Reisetechnik

Das erste biometrische Terminal für Gesichtsuntersuchungen wurde gerade an diesem US-amerikanischen Flughafen eröffnet

Machen Sie sich bereit für Ihre Nahaufnahme. Delta Air Lines und der Flughafen Atlanta-Hartsfield haben die ersten optionalen biometrischen Kontrollpunkte des Landes eröffnet, die Gesichtserkennungsscans verwenden, um den Flughafenprozess vom Einchecken bis zum Einsteigen zu beschleunigen.

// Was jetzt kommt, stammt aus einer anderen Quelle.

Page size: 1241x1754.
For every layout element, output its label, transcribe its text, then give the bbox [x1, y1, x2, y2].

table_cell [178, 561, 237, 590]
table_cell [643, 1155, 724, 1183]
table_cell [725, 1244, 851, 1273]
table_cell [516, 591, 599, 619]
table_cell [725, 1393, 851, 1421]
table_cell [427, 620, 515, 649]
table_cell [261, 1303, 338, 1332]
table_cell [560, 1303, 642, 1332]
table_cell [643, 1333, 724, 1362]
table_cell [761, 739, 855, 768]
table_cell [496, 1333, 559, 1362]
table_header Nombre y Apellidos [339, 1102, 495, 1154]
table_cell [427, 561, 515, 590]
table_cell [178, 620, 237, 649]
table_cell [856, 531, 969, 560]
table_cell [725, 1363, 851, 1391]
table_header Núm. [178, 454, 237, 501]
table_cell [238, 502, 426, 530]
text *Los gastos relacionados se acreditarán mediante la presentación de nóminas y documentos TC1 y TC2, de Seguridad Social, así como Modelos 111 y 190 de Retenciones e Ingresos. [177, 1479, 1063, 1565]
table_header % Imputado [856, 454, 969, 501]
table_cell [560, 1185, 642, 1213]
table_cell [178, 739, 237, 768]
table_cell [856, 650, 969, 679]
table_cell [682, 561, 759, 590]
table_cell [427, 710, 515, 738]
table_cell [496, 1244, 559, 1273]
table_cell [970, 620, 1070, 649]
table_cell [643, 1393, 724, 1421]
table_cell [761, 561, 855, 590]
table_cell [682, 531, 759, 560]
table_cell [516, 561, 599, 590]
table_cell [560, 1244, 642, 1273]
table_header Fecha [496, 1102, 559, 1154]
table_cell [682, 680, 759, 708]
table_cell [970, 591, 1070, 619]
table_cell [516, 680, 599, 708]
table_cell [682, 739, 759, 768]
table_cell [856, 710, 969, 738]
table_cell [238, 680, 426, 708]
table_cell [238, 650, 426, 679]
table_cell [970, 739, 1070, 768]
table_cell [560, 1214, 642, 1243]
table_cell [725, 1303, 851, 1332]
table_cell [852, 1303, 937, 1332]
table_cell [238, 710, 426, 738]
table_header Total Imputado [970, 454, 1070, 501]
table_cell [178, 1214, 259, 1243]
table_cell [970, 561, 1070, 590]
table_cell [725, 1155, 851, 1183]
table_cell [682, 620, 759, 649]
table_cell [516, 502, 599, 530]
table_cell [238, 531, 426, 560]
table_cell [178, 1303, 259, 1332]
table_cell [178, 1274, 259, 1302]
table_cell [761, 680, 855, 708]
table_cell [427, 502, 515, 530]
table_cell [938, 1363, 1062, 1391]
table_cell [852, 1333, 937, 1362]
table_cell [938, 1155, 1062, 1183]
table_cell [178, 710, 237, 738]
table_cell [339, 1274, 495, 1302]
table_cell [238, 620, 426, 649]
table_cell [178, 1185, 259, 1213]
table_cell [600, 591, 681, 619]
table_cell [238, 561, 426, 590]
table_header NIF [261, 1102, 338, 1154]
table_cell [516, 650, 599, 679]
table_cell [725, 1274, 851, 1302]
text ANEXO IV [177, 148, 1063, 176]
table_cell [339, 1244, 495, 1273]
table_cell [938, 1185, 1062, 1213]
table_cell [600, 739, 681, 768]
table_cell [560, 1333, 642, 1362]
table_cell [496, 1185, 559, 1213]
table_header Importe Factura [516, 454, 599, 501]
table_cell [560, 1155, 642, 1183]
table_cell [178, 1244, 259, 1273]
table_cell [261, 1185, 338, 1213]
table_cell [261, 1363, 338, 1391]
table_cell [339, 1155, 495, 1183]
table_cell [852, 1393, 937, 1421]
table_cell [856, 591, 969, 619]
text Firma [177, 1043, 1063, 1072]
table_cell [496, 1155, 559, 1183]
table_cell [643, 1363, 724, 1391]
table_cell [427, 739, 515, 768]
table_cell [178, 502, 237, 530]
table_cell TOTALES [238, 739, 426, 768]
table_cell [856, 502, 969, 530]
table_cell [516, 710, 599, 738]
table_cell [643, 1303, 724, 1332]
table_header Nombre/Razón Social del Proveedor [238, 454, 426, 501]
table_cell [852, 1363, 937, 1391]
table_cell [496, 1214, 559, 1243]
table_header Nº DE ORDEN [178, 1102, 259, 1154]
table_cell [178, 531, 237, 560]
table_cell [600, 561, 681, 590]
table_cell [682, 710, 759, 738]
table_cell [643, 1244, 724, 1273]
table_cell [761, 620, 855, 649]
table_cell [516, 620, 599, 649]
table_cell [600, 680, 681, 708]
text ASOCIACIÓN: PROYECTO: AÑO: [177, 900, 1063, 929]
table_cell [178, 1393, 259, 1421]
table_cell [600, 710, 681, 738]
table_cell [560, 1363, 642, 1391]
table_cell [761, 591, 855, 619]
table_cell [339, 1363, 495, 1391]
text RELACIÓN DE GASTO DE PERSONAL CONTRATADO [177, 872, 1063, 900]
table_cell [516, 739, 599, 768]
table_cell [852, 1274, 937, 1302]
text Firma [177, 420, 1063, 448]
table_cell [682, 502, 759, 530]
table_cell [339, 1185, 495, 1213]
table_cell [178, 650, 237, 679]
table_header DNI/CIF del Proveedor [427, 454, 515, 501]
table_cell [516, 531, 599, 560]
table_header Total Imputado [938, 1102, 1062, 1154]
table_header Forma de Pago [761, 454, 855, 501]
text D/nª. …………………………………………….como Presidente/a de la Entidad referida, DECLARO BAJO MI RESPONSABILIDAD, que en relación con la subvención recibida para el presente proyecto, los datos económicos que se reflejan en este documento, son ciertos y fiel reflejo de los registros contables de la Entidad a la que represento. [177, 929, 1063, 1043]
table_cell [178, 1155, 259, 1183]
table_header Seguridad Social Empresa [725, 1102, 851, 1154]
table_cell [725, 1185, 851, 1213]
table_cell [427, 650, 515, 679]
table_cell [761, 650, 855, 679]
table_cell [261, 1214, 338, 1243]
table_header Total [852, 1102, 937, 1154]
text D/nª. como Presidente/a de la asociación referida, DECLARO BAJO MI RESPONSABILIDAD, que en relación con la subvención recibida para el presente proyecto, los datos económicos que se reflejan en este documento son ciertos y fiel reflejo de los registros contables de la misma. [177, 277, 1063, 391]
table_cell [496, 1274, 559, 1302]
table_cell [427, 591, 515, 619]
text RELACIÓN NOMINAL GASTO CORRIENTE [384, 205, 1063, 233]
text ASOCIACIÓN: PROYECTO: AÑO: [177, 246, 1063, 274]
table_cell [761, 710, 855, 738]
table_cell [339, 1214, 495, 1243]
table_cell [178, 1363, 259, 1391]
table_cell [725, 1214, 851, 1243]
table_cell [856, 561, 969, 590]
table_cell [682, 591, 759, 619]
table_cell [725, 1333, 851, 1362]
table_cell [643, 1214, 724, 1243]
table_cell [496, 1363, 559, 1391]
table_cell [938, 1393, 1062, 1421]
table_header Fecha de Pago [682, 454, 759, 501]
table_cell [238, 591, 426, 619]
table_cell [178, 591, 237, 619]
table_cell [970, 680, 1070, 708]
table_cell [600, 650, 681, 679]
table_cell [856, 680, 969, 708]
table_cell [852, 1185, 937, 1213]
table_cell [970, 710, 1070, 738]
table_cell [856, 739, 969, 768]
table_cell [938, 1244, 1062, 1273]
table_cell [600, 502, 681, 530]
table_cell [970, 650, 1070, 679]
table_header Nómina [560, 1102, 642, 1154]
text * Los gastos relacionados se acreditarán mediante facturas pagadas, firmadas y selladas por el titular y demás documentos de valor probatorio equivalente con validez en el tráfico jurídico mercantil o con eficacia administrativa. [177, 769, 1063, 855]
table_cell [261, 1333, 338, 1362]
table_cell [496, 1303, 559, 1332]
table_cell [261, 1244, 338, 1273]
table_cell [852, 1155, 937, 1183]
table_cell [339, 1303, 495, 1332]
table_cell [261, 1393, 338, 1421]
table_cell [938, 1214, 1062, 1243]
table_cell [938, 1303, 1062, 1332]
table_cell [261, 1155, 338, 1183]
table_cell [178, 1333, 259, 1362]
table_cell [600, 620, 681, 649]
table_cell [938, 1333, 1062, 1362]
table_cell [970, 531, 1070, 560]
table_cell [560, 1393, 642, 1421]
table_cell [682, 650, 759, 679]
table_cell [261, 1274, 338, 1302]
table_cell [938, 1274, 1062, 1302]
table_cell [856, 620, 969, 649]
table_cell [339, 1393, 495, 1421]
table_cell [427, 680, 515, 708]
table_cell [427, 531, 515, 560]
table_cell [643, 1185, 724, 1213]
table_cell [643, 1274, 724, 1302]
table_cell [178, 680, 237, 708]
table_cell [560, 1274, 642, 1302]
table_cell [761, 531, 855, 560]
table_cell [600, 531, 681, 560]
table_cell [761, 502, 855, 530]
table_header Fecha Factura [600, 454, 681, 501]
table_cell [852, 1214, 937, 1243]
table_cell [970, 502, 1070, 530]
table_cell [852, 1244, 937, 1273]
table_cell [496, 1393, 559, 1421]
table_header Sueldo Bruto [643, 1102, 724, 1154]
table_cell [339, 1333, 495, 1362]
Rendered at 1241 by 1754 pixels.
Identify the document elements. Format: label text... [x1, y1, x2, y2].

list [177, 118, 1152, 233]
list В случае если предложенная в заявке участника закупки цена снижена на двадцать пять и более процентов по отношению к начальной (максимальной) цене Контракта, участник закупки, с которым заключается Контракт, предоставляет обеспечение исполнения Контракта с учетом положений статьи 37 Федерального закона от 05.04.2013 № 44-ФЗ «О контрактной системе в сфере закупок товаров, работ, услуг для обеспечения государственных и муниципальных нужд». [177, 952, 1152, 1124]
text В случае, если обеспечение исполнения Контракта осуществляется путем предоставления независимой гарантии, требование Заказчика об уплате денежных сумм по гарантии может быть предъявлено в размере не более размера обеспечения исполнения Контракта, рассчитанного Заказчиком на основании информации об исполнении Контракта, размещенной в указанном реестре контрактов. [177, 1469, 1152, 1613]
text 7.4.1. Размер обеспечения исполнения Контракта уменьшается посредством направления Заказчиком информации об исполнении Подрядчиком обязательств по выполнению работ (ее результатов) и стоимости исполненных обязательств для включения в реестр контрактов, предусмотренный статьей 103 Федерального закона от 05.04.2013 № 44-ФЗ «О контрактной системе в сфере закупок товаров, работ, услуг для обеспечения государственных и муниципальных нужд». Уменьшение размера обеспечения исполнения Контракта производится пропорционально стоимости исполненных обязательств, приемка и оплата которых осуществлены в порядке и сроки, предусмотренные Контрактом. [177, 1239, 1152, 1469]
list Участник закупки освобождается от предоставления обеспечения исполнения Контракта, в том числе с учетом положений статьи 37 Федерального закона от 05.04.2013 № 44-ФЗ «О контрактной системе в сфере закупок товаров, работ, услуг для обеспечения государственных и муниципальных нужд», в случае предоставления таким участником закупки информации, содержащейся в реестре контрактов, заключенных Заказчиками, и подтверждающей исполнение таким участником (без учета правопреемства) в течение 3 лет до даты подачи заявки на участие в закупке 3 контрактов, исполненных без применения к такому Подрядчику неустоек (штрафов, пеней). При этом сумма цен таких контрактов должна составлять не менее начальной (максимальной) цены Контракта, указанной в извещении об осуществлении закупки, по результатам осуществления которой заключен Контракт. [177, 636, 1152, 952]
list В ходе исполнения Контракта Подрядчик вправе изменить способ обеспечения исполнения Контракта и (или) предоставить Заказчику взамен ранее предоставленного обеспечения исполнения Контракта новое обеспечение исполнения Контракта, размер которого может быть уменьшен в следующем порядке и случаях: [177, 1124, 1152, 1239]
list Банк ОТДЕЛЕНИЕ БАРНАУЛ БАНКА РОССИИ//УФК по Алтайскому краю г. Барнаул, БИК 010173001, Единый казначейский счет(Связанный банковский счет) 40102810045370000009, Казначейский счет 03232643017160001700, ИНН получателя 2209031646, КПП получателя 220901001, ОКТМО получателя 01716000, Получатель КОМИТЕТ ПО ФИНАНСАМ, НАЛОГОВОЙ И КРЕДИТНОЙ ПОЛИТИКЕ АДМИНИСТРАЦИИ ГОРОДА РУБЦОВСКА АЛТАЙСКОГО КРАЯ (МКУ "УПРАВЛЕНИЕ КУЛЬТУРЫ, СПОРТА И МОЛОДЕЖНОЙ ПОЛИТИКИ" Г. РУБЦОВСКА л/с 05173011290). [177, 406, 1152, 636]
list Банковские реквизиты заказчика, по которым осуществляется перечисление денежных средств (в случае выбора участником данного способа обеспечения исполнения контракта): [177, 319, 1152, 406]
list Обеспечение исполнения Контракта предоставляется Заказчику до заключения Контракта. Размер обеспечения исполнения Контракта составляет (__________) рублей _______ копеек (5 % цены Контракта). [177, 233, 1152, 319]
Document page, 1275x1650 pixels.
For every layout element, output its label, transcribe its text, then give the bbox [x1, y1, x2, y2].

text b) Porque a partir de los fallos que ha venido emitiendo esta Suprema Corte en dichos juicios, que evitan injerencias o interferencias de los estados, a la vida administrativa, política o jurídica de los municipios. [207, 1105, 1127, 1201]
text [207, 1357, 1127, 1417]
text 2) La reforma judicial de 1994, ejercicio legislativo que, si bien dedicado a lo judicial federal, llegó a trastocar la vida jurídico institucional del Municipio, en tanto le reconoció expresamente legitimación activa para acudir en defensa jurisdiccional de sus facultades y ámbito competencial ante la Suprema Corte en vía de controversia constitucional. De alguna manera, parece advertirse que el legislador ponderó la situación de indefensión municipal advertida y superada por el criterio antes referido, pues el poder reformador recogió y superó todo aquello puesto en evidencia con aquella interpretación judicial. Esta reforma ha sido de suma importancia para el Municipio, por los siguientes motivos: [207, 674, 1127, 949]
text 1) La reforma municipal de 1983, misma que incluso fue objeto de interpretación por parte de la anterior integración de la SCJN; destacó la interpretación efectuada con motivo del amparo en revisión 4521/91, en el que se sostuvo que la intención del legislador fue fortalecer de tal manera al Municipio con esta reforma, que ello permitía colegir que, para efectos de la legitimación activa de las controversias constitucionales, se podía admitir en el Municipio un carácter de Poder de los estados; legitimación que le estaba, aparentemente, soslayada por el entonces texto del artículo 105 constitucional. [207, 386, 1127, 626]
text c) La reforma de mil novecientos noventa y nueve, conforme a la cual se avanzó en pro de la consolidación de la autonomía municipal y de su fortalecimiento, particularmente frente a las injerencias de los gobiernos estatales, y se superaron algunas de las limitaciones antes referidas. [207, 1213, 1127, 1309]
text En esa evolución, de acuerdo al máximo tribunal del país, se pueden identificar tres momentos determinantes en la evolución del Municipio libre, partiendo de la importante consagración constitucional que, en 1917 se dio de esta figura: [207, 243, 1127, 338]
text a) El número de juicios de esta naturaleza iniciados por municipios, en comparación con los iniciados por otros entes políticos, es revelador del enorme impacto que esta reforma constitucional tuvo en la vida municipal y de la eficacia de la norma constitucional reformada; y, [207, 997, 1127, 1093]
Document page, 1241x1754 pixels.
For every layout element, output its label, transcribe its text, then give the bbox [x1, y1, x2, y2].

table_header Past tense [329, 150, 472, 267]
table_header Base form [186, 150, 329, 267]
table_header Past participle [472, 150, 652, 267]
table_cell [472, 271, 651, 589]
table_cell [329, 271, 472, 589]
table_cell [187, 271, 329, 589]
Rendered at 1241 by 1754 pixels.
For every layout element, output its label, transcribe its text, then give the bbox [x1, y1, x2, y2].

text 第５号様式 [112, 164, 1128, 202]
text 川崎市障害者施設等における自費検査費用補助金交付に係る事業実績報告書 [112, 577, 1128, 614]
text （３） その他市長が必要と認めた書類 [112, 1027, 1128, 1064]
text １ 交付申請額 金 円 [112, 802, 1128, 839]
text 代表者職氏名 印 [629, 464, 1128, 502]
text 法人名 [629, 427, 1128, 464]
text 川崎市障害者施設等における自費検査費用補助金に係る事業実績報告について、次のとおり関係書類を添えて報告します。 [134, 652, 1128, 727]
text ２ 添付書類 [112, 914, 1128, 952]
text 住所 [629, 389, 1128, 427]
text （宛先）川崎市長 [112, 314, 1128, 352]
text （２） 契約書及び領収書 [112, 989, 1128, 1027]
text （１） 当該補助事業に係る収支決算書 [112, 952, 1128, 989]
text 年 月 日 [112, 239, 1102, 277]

Die Technologie wird am internationalen Terminal des Flughafens eingesetzt: Terminal F. Laut einer Ankündigung von Delta können Atlanta-Kunden, die mit Delta, Aeromexico, Air France, KLM oder Virgin Atlantic Airways direkt zu einem internationalen Ziel fliegen, die Gesichtserkennungstechnologie von Bordstein bis verwenden Tor, einschließlich zu:

  • Checken Sie an den Selbstbedienungskiosken in der internationalen Lobby ein
  • Geben Sie Ihr aufgegebenes Gepäck an den Schaltern in der internationalen Lobby ab
  • Als Identifikation am TSA-Checkpoint dienen
  • Steigen Sie an einem beliebigen Flugsteig in Terminal F ein
  • Führen Sie die CBP-Verarbeitung für internationale Reisende durch, die in die USA einreisen. “

Laut Delta wird das Ersetzen traditioneller Prozesse durch biometrische Alternativen nicht nur die Dinge beschleunigen, sondern auch die Sicherheit verbessern. "Nahezu alle 25.000 Kunden, die wöchentlich über ATL Terminal F reisen, entscheiden sich für dieses optionale Verfahren. Weniger als 2 Prozent der Kunden entscheiden sich dafür", heißt es in einer Erklärung der Fluggesellschaft. „Basierend auf den anfänglichen Daten spart die Gesichtserkennungsoption durchschnittlich zwei Sekunden für jeden Kunden beim Einsteigen oder neun Minuten beim Einsteigen in ein Großraumflugzeug.“

Laut USA Today können Delta-Kunden ihre Passinformationen beim Online-Check-in eingeben oder ihren Pass scannen, wenn sie am Flughafen einchecken. Reisende können sich dann für einen Gesichts-Scan an den Automaten von Delta entscheiden. Diese Scans werden mit Pass- oder Visafotos abgeglichen, die beim US-Zoll- und Grenzschutz hinterlegt sind. Dieselbe Option ist an Check-in-Schaltern, TSA-Checkpoints und Toren verfügbar.

"Wir machen es nicht mehr erforderlich, dass ein Kunde bis zu vier Mal pro Abfahrt ein Gepäckstück überprüft, um seinen Reisepass vorzulegen", sagte Gil West, COO von Delta, in der Erklärung. "[Dies] bedeutet, dass wir unseren Kunden die Möglichkeit geben, sich mit einer Sorge weniger über den Flughafen zu bewegen und gleichzeitig unseren Mitarbeitern mehr Zeit für sinnvolle Interaktionen mit Kunden zu geben."

Die Zukunft des Fliegens, lange im Entstehen

Das biometrische Screening ist kein neues Konzept, aber Delta ist die erste Fluggesellschaft, die es regelmäßig einsetzt. JetBlue hat die Technologie letztes Jahr getestet, und andere Fluggesellschaften haben auch mit Pilotprogrammen experimentiert. Delta seinerseits hat die Features im Laufe des Herbstes langsam eingeführt, wahrscheinlich, damit sich Reisende an die Idee gewöhnen können.

Für die Zukunft plant die Fluggesellschaft außerdem, einen biometrischen Check-in an ihrem Hub in Detroit durchzuführen, wo die Fluggesellschaft im vergangenen Sommer mit dem Testen der Gesichtserkennungstechnologie begonnen hat. Delta plant, die Gesichtserkennungstechnologie ab 2019 vom Bordstein bis zum Tor einzuführen.

Leser, sind Sie in letzter Zeit durch Atlantas Terminal F geflogen? Haben Sie anderswo Gesichtserkennungsexperimente erlebt? Teilen Sie Ihre Erfahrungen unten.